--- TEXTE PRÉSENTÉ ---

Il faut en passer par quelques définitions.

Qu’est-ce qui fait qu’il peut y avoir un problème avec des lois ? C’est la manière dont elles vont être interprétées à travers la jurisprudence qui va être construite à partir d’elles.

On peut certes, faire des lois sans se préoccuper de la suite, et décider d’attendre la jurisprudence pour voir ce qui va se passer. Il me semble plus approprié de se demander quelles peuvent en être les conséquences, compte tenu de ce qu’on sait du fonctionnement actuel de lois similaires, avec le pouvoir donné aux associations de se porter parties civiles. Aujourd’hui, par exemple, une loi en elle-même très sensée contre l’antisémitisme se traduit par une jurisprudence qui fait d’Edgar Morin un antisémite tout en épargnant Dieudonné.

Que peut-il se passer dans la configuration dont nous discutons ? Pas forcément le pire, peut-être rien mais peut-être aussi des choses un peu fâcheuses.

À mon avis la plus inoffensive de toutes ces lois est celle qui fait le plus parler d’elle, celle du 23 février, l’article 4 concernant l’enseignement de l’histoire coloniale, parce qu’il n’a aucun risque d’être appliqué par les professeurs d’histoire, le système étant intégralement géré sur la base d’un accord très large entre inspection et enseignants. La seule chose qui peut arriver, et c’est un risque réel, c’est que des parents d’élèves se constituent en parties civiles et traînent devant les tribunaux des professeurs qui n’avaient pas besoin de cela : la loi en question contribuerait ainsi à la persécution des enseignants qui ont déjà pas mal de soucis à se faire. Un mot maintenant sur l’affaire Pétré-Grenouilleau, dont on peut trouver les propos assez inoffensifs. Or, ce qu’on observe à travers ces tentatives de le faire condamner, c’est la dynamique qui naît lorsqu’on crée un délit de contestation de crime contre l’humanité. Certains suggèrent du reste qu’il faudrait de ce point de vue traîner devant les tribunaux les députés qui ont voté la loi du 23 février 2005, puisque leurs propos « révisionnistes » sur la colonisation incluent (à leur insu) l’esclavage et qu’ils sont donc en infraction contre « la loi » en exerçant leur activité de législateur. C’est proprement délirant, et de la même façon qu’il ne faut pas ouvrir des voies pour persécuter les professeurs, il ne faut pas non plus ouvrir des voies pour encombrer les tribunaux.

Olivier Duhamel a proposé comme sortie de crise que le Parlement puisse adopter des résolutions, qui ne seraient pas des lois et dont la négation n’aurait donc pas de conséquences. On pourrait ainsi reprendre la loi de la Convention par laquelle « le peuple français reconnaît l’existence de Dieu et l’immortalité de l’âme » sans que cela n’entraîne aucune conséquence pour ceux qui ne sont pas d’accord. Ce serait une loi inoffensive. Mais cela ne suffirait pas, ne satisferait pas les associations qui veulent en découdre et qui sont mues par ce que Philippe Muray appelle « l’ envie du pénal ».

---

• CONSIGNES
A: Restituez à l'identique le passage du texte sur les lois et la jurisprudence qui s'ouvre sur les mots « Qu’est-ce qui fait » et s'achève sur « à partir d’elles. ».
B: Retapez tel quel le passage du listing allant de la ligne contenant « for the syringe » jusqu'à celle contenant « Recorded volume: 6.21 kL », ces deux lignes comprises.
Le texte et le listing proviennent de sources distinctes.

--- DONNÉES DE L'EXERCICE ---

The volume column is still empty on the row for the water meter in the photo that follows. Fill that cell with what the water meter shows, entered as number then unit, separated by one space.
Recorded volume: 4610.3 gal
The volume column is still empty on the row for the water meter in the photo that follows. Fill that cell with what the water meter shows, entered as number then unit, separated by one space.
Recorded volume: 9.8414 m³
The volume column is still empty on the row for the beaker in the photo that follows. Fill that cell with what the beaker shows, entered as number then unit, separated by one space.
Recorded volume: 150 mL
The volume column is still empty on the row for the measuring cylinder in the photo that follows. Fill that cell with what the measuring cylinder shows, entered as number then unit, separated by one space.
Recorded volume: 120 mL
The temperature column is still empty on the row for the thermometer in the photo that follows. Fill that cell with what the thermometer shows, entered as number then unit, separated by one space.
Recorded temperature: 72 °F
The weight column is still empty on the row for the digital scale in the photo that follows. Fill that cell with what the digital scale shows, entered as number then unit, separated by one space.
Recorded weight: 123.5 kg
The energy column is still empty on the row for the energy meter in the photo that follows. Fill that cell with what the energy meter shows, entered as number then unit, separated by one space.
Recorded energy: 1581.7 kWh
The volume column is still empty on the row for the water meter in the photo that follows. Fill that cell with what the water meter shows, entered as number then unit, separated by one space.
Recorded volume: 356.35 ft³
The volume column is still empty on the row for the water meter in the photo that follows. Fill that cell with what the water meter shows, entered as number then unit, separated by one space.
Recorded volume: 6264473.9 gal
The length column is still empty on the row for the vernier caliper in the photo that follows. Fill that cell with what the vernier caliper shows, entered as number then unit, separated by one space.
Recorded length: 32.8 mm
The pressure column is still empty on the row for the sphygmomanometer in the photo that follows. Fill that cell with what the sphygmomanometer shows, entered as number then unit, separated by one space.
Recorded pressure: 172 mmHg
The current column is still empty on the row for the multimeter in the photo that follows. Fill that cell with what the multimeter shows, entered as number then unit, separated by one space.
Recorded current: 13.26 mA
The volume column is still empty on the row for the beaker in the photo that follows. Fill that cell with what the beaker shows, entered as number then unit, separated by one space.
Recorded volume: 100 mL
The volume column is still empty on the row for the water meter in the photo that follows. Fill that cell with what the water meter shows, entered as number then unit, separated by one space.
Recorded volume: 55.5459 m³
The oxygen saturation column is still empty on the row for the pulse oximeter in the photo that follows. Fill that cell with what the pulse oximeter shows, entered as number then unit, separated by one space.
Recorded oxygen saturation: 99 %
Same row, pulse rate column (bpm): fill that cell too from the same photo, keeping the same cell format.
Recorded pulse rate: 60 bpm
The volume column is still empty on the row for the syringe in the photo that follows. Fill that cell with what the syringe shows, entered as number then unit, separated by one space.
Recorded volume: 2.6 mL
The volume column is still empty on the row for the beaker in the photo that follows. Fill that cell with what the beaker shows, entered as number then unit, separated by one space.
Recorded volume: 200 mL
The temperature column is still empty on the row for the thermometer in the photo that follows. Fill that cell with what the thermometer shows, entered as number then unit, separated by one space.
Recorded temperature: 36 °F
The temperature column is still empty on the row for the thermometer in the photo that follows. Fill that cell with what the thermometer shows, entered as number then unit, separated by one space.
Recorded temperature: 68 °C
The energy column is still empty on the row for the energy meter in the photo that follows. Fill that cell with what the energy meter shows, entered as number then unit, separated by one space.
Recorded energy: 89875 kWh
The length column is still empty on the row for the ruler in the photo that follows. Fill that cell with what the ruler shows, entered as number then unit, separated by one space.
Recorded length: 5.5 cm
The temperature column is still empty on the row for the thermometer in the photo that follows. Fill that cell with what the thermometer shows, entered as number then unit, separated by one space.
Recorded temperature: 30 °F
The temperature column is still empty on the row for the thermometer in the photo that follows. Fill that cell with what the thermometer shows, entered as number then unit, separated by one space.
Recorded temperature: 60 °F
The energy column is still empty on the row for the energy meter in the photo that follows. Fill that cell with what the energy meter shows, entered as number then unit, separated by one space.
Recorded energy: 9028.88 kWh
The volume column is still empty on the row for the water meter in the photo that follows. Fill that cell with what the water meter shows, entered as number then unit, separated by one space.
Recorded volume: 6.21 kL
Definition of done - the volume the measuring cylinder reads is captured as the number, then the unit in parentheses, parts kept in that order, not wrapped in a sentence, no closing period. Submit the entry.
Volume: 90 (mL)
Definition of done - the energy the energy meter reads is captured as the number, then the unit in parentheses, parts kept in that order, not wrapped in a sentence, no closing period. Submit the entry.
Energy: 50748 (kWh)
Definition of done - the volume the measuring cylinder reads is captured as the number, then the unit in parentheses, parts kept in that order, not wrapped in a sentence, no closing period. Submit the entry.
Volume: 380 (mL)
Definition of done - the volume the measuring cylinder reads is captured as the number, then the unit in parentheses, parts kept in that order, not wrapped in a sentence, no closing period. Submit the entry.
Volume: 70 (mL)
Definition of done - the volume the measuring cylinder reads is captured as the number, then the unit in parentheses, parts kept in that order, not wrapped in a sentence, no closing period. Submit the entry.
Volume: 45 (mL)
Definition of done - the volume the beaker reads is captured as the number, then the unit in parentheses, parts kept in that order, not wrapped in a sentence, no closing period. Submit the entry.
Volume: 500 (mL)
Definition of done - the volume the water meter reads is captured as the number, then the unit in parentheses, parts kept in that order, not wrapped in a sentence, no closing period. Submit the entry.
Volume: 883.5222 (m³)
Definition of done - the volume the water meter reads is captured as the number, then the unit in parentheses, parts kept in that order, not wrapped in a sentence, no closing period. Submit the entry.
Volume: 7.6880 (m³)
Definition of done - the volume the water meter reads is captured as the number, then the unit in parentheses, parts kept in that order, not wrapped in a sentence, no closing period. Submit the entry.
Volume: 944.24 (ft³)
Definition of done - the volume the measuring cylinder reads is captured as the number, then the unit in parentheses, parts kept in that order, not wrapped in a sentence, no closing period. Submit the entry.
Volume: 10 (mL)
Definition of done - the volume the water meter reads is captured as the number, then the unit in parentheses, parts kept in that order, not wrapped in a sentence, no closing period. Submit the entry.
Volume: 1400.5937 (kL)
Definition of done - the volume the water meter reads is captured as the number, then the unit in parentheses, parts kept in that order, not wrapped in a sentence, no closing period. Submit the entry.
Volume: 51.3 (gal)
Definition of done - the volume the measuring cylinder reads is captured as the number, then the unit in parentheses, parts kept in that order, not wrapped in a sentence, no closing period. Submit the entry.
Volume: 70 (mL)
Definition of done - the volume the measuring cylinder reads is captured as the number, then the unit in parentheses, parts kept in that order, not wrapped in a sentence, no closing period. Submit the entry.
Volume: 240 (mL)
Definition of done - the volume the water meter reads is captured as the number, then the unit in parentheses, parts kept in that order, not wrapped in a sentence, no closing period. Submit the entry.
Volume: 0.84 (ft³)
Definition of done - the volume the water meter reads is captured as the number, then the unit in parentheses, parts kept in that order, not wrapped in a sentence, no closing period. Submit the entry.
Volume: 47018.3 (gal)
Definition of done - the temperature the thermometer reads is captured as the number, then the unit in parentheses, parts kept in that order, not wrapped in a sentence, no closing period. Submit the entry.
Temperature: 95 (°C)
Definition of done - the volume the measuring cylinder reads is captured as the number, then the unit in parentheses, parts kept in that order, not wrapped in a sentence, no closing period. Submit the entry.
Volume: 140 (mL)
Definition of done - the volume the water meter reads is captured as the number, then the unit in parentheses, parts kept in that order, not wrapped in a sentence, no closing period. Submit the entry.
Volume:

---

• RÉPONSES PAR CONSIGNE
A:
Qu’est-ce qui fait qu’il peut y avoir un problème avec des lois ? C’est la manière dont elles vont être interprétées à travers la jurisprudence qui va être construite à partir d’elles.

B:
The volume column is still empty on the row for the syringe in the photo that follows. Fill that cell with what the syringe shows, entered as number then unit, separated by one space.
Recorded volume: 2.6 mL
The volume column is still empty on the row for the beaker in the photo that follows. Fill that cell with what the beaker shows, entered as number then unit, separated by one space.
Recorded volume: 200 mL
The temperature column is still empty on the row for the thermometer in the photo that follows. Fill that cell with what the thermometer shows, entered as number then unit, separated by one space.
Recorded temperature: 36 °F
The temperature column is still empty on the row for the thermometer in the photo that follows. Fill that cell with what the thermometer shows, entered as number then unit, separated by one space.
Recorded temperature: 68 °C
The energy column is still empty on the row for the energy meter in the photo that follows. Fill that cell with what the energy meter shows, entered as number then unit, separated by one space.
Recorded energy: 89875 kWh
The length column is still empty on the row for the ruler in the photo that follows. Fill that cell with what the ruler shows, entered as number then unit, separated by one space.
Recorded length: 5.5 cm
The temperature column is still empty on the row for the thermometer in the photo that follows. Fill that cell with what the thermometer shows, entered as number then unit, separated by one space.
Recorded temperature: 30 °F
The temperature column is still empty on the row for the thermometer in the photo that follows. Fill that cell with what the thermometer shows, entered as number then unit, separated by one space.
Recorded temperature: 60 °F
The energy column is still empty on the row for the energy meter in the photo that follows. Fill that cell with what the energy meter shows, entered as number then unit, separated by one space.
Recorded energy: 9028.88 kWh
The volume column is still empty on the row for the water meter in the photo that follows. Fill that cell with what the water meter shows, entered as number then unit, separated by one space.
Recorded volume: 6.21 kL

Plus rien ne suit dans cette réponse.